We hope these are useful changes. If you want more or less then please comment.

Filed under: Uncategorized

Foxtons Withdraws Appeal

It is being reported today that Foxtons has withdrawn their appeal to the Court of Appeal to the decision made against them by Mr Justice Mann in their dispute with the OFT.

According to the statement Foxtons have changed their terms of business and these new terms have been approved by the OFT and the Court and so they see no need to carry on.

It is debatable, for the same reasons we have set out here, whether this is a matter that will concern other agents.

Filed under: England & Wales, Northern Ireland, Scotland, ,

Emails as Contracts

In University of Plymouth v European Language Centre Ltd [2009] EWCA Civ 784 the Court decided that in legally binding e-mail correspondence it is essential to have an unequivocal offer and acceptance, together with agreed contract terms.

In the case itself , the parties had been in a contractual relationship since 1998. The University of Plymouth had provided European Language Centre Ltd (ELC) with student accommodation and teaching facilities, by a series of annual written contracts. Until 2005, previous contracts had recognised both parties’ intention to continue the contractual relationship in the coming year. However, the 2005 contract contained no reference to contractual obligations for the coming year, 2006.

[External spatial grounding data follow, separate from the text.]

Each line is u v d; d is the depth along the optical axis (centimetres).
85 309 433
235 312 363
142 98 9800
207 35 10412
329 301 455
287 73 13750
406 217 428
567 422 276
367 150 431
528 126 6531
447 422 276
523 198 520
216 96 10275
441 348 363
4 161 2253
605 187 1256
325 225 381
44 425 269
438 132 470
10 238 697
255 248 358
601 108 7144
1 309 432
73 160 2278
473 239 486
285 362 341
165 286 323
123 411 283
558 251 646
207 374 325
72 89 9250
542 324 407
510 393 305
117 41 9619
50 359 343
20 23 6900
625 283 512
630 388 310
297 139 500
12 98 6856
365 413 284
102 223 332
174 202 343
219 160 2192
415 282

During 2005, the parties had discussed by e-mail correspondence, the possibility of the University reducing the number of student accommodation available for ELC to use. ELC did not initially reply, but then in later e-mail correspondence expressed that they found the reduction unacceptable and the parties did not therefore formally produce or agree to a contract. ELC later alleged the University was in breach of contract by failing to provide the reduced beds and submitted that that the email of May 2005 constituted an offer of a reduced number of beds, which it had accepted and relied upon.

The Court noted that the parties had established a degree of mutual trust since 1998, and that it was usual for negotiations to be formally concluded by an annual written contract. The Court therefore held that the e-mail correspondence was lacking in detail and considered that it did not amount to an offer nor a clear acceptance. The Court held that an acceptance must be communicated in a way that objectively sets out on what basis the acceptance was being given and based on the facts before them ELC had done nothing which amounted to acceptance, either by words or conduct. The parties’ comments within the exchange of emails together with the previous contracts were not enough to determine that an unequivocal offer and acceptance had been made.

This decision emphasises the importance of the four essential elements which must exist for there to be a legally binding contract that is; offer, acceptance, consideration and an intention to create legal relations.

Agents are therefore advised to ensure that there is clear communication with Landlords and Tenants and ideally all negotiations should be concluded by written contracts which are clear and free from ambiguity. We have noted that many agents automatically place the phrase ‘Subject to Contract’ within their signature which will have the effect of preventing any contract being concluded this way. However, they should ensure that they obtain instructions and clarify that they or their clients do not want to be bound by informal email or telephone exchanges and should not assume that this is the best position.